The research group also assessed complication rates among participants in the Pittsburgh Epidemiology of Diabetes Complications study, an observational study that included data on patients diagnosed with type 1 diabetes between 1950 and 1980.
"The current analysis of the DCCT/EDIC population looks at the long-term outcomes from a different perspective than the usual analysis of clinical trials in which diabetes complications are reported over study time," David M. Nathan, MD, professor of medicine, Harvard Medical School, told Endocrine Today. "In order to provide a view of modern day clinical outcomes that is more meaningful to providers and patients, we have analyzed the long-term outcomes over a mean 30 years diabetes duration."
Complications over time
After 30 years of diabetes, the cumulative incidence of proliferative retinopathy was 50%, nephropathy was 25% and cardiovascular disease was 14% in the DCCT study. In the EDIC cohort, the cumulative incidence of proliferative retinopathy was 47%, nephropathy was 17% and CVD was 14%.
The DCCT intensive therapy group had substantially lower cumulative incidences (21%, 9% and 9%) and fewer than 1% became blind, required kidney replacement or had an amputation because of diabetes during that time, the researchers wrote.
These results are "reassuring," Nathan said.
Historical comparisons are difficult because of differing methods of ascertaining and defining complications, according to the researchers.
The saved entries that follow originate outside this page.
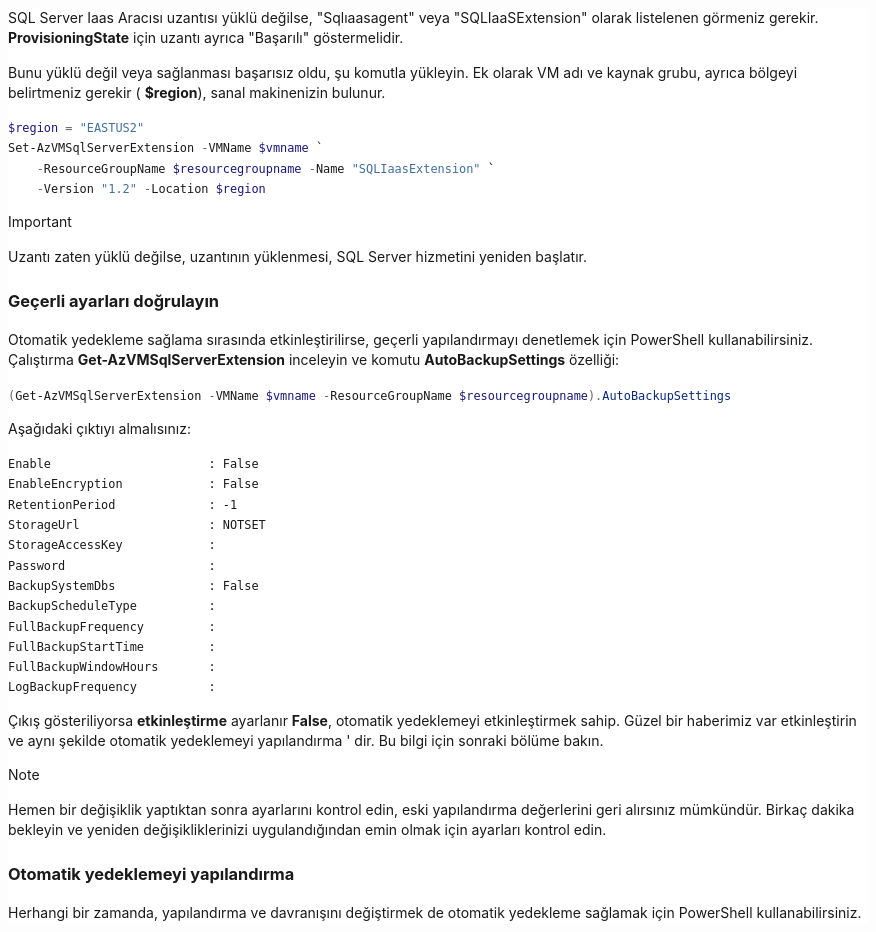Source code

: SQL Server Iaas Aracısı uzantısı yüklü değilse, "Sqlıaasagent" veya "SQLIaaSExtension" olarak listelenen görmeniz gerekir. **ProvisioningState** için uzantı ayrıca "Başarılı" göstermelidir.

Bunu yüklü değil veya sağlanması başarısız oldu, şu komutla yükleyin. Ek olarak VM adı ve kaynak grubu, ayrıca bölgeyi belirtmeniz gerekir ( **$region**), sanal makinenizin bulunur.

```powershell
$region = "EASTUS2"
Set-AzVMSqlServerExtension -VMName $vmname `
    -ResourceGroupName $resourcegroupname -Name "SQLIaasExtension" `
    -Version "1.2" -Location $region
```

> [!IMPORTANT]
> Uzantı zaten yüklü değilse, uzantının yüklenmesi, SQL Server hizmetini yeniden başlatır.

### <a id="verifysettings"></a> Geçerli ayarları doğrulayın

Otomatik yedekleme sağlama sırasında etkinleştirilirse, geçerli yapılandırmayı denetlemek için PowerShell kullanabilirsiniz. Çalıştırma **Get-AzVMSqlServerExtension** inceleyin ve komutu **AutoBackupSettings** özelliği:

```powershell
(Get-AzVMSqlServerExtension -VMName $vmname -ResourceGroupName $resourcegroupname).AutoBackupSettings
```

Aşağıdaki çıktıyı almalısınız:

```
Enable                      : False
EnableEncryption            : False
RetentionPeriod             : -1
StorageUrl                  : NOTSET
StorageAccessKey            : 
Password                    : 
BackupSystemDbs             : False
BackupScheduleType          : 
FullBackupFrequency         : 
FullBackupStartTime         : 
FullBackupWindowHours       : 
LogBackupFrequency          : 
```

Çıkış gösteriliyorsa **etkinleştirme** ayarlanır **False**, otomatik yedeklemeyi etkinleştirmek sahip. Güzel bir haberimiz var etkinleştirin ve aynı şekilde otomatik yedeklemeyi yapılandırma ' dir. Bu bilgi için sonraki bölüme bakın.

> [!NOTE] 
> Hemen bir değişiklik yaptıktan sonra ayarlarını kontrol edin, eski yapılandırma değerlerini geri alırsınız mümkündür. Birkaç dakika bekleyin ve yeniden değişikliklerinizi uygulandığından emin olmak için ayarları kontrol edin.

### <a name="configure-automated-backup"></a>Otomatik yedeklemeyi yapılandırma
Herhangi bir zamanda, yapılandırma ve davranışını değiştirmek de otomatik yedekleme sağlamak için PowerShell kullanabilirsiniz.

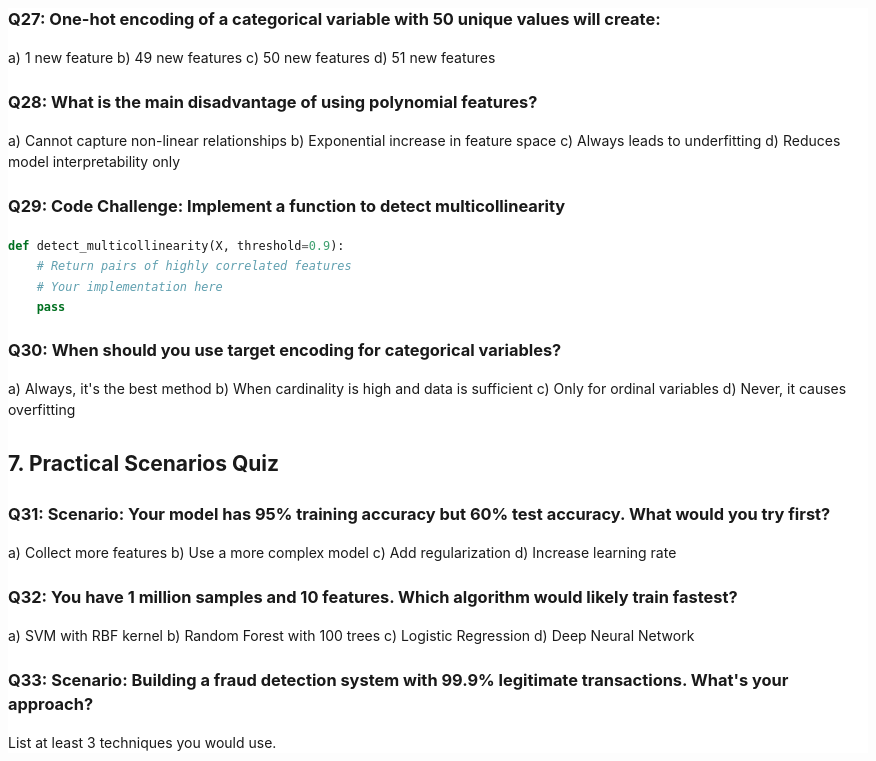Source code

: ### Q27: One-hot encoding of a categorical variable with 50 unique values will create:
a) 1 new feature
b) 49 new features
c) 50 new features
d) 51 new features

### Q28: What is the main disadvantage of using polynomial features?
a) Cannot capture non-linear relationships
b) Exponential increase in feature space
c) Always leads to underfitting
d) Reduces model interpretability only

### Q29: Code Challenge: Implement a function to detect multicollinearity
```python
def detect_multicollinearity(X, threshold=0.9):
    # Return pairs of highly correlated features
    # Your implementation here
    pass
```

### Q30: When should you use target encoding for categorical variables?
a) Always, it's the best method
b) When cardinality is high and data is sufficient
c) Only for ordinal variables
d) Never, it causes overfitting

## 7. Practical Scenarios Quiz <a id="practical"></a>

### Q31: Scenario: Your model has 95% training accuracy but 60% test accuracy. What would you try first?
a) Collect more features
b) Use a more complex model
c) Add regularization
d) Increase learning rate

### Q32: You have 1 million samples and 10 features. Which algorithm would likely train fastest?
a) SVM with RBF kernel
b) Random Forest with 100 trees
c) Logistic Regression
d) Deep Neural Network

### Q33: Scenario: Building a fraud detection system with 99.9% legitimate transactions. What's your approach?
List at least 3 techniques you would use.
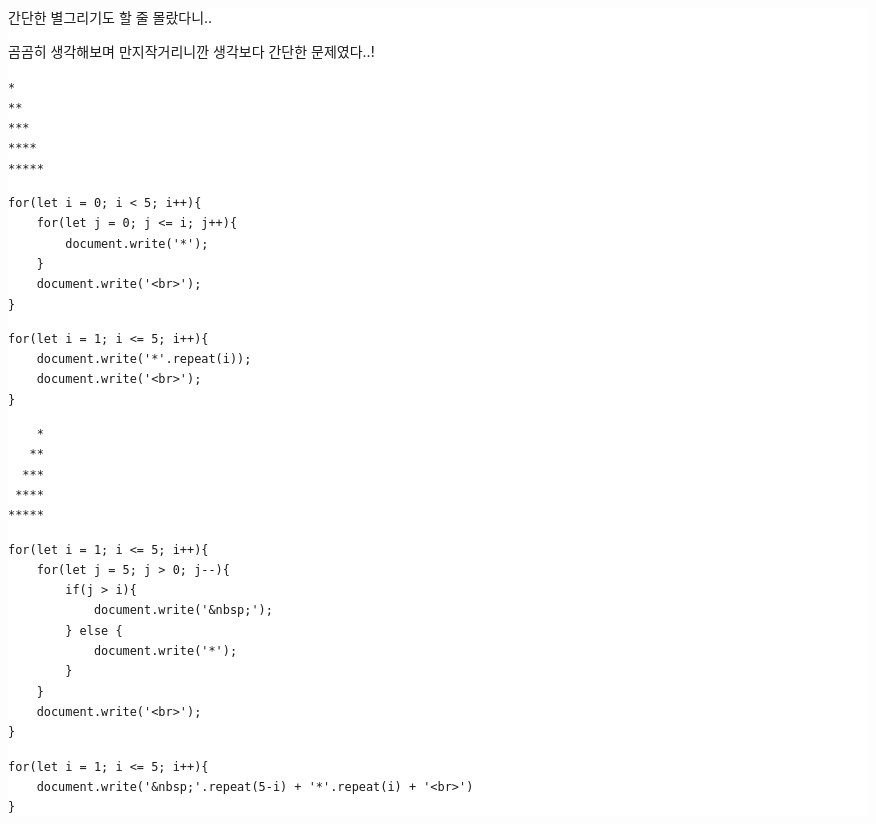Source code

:간단한 별그리기도 할 줄 몰랐다니.. 

곰곰히 생각해보며 만지작거리니깐 생각보다 간단한 문제였다..!

```
*
**
***
****
*****
```

```
for(let i = 0; i < 5; i++){
	for(let j = 0; j <= i; j++){
		document.write('*');
	}
	document.write('<br>');
}
```

```
for(let i = 1; i <= 5; i++){
	document.write('*'.repeat(i));
	document.write('<br>');
}
```



```
    *
   **
  ***
 ****
*****
```

```
for(let i = 1; i <= 5; i++){
	for(let j = 5; j > 0; j--){
		if(j > i){
			document.write('&nbsp;');
		} else {
			document.write('*');
		}
	}
	document.write('<br>');
}
```

```
for(let i = 1; i <= 5; i++){
	document.write('&nbsp;'.repeat(5-i) + '*'.repeat(i) + '<br>')
}
```

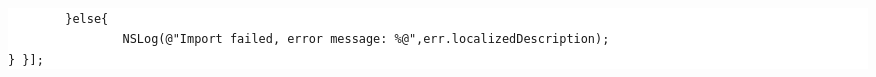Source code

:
 ```
        }else{
                NSLog(@"Import failed, error message: %@",err.localizedDescription);
} }];
```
However, rates of retinopathy (30%) and nephropathy (12%) in DCCT/EDIC participants after 25 years compare favorably to rates in studies of individuals who developed diabetes 10 to 20 years before (40%-53% for retinopathy; approximately 35% for nephropathy). Rates of functional impairment, such as vision loss and need for kidney transplant, were low in the overall DCCT/EDIC cohort; only three of 1,441 patients became legally blind and 18 required kidney replacement therapy after an average of 25 years.
The long-term clinical outcome results in the DCCT conventional treatment group, confirmed by the EDC study data, provide a reliable sense of the clinical course that can be expected with modern day therapy during the past 25 years, the researchers wrote.
Nathan said, "With these results in hand, derived from the largest population of patients with type 1 diabetes studied over a long period of time with standardized, objective methods, we hope to provide patients with a realistic expectation of what their health status should be with intensive therapy. The generally good health of patients with type 1 diabetes after an average 30 years duration is far better than the natural history of diabetes reported in the past."
The results of intensively treated patients provide a view of what patients with type 1 diabetes can expect in the future.
These findings "should further motivate patients with type 1 diabetes to initiate intensive insulin therapy as early in the course of diabetes as possible and continue such efforts over their entire course," Nathan added. - by Katie Kalvaitis
DCCT/EDIC Research Group. Arch Intern Med. 2009;169:1307-1316.